:: The input

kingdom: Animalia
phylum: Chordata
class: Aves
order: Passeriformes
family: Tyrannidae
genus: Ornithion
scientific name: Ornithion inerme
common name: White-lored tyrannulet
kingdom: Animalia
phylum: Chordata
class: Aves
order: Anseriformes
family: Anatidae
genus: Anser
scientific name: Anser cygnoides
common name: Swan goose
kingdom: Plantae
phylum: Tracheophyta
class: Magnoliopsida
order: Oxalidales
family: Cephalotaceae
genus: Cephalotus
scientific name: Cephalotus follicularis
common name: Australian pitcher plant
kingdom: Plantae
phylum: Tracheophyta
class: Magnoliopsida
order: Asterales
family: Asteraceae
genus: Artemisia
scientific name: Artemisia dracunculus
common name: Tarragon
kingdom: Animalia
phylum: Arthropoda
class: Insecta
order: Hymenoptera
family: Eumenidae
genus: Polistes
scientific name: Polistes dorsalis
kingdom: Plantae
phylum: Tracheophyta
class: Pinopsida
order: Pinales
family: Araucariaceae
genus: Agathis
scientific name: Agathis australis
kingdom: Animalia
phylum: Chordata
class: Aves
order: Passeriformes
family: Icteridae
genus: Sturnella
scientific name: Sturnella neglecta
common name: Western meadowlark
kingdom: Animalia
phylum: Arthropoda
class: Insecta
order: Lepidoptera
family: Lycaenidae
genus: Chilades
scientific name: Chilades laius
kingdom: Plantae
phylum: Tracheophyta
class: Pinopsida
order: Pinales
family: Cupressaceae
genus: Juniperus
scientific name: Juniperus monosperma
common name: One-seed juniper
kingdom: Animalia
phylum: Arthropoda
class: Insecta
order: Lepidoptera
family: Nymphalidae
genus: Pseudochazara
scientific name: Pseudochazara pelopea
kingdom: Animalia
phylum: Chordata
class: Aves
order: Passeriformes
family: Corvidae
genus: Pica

::::

§ What is being asked: Format every one of the lines above as a numbered list, omitting any blank lines.

§ Response below:
1. kingdom: Animalia
2. phylum: Chordata
3. class: Aves
4. order: Passeriformes
5. family: Tyrannidae
6. genus: Ornithion
7. scientific name: Ornithion inerme
8. common name: White-lored tyrannulet
9. kingdom: Animalia
10. phylum: Chordata
11. class: Aves
12. order: Anseriformes
13. family: Anatidae
14. genus: Anser
15. scientific name: Anser cygnoides
16. common name: Swan goose
17. kingdom: Plantae
18. phylum: Tracheophyta
19. class: Magnoliopsida
20. order: Oxalidales
21. family: Cephalotaceae
22. genus: Cephalotus
23. scientific name: Cephalotus follicularis
24. common name: Australian pitcher plant
25. kingdom: Plantae
26. phylum: Tracheophyta
27. class: Magnoliopsida
28. order: Asterales
29. family: Asteraceae
30. genus: Artemisia
31. scientific name: Artemisia dracunculus
32. common name: Tarragon
33. kingdom: Animalia
34. phylum: Arthropoda
35. class: Insecta
36. order: Hymenoptera
37. family: Eumenidae
38. genus: Polistes
39. scientific name: Polistes dorsalis
40. kingdom: Plantae
41. phylum: Tracheophyta
42. class: Pinopsida
43. order: Pinales
44. family: Araucariaceae
45. genus: Agathis
46. scientific name: Agathis australis
47. kingdom: Animalia
48. phylum: Chordata
49. class: Aves
50. order: Passeriformes
51. family: Icteridae
52. genus: Sturnella
53. scientific name: Sturnella neglecta
54. common name: Western meadowlark
55. kingdom: Animalia
56. phylum: Arthropoda
57. class: Insecta
58. order: Lepidoptera
59. family: Lycaenidae
60. genus: Chilades
61. scientific name: Chilades laius
62. kingdom: Plantae
63. phylum: Tracheophyta
64. class: Pinopsida
65. order: Pinales
66. family: Cupressaceae
67. genus: Juniperus
68. scientific name: Juniperus monosperma
69. common name: One-seed juniper
70. kingdom: Animalia
71. phylum: Arthropoda
72. class: Insecta
73. order: Lepidoptera
74. family: Nymphalidae
75. genus: Pseudochazara
76. scientific name: Pseudochazara pelopea
77. kingdom: Animalia
78. phylum: Chordata
79. class: Aves
80. order: Passeriformes
81. family: Corvidae
82. genus: Pica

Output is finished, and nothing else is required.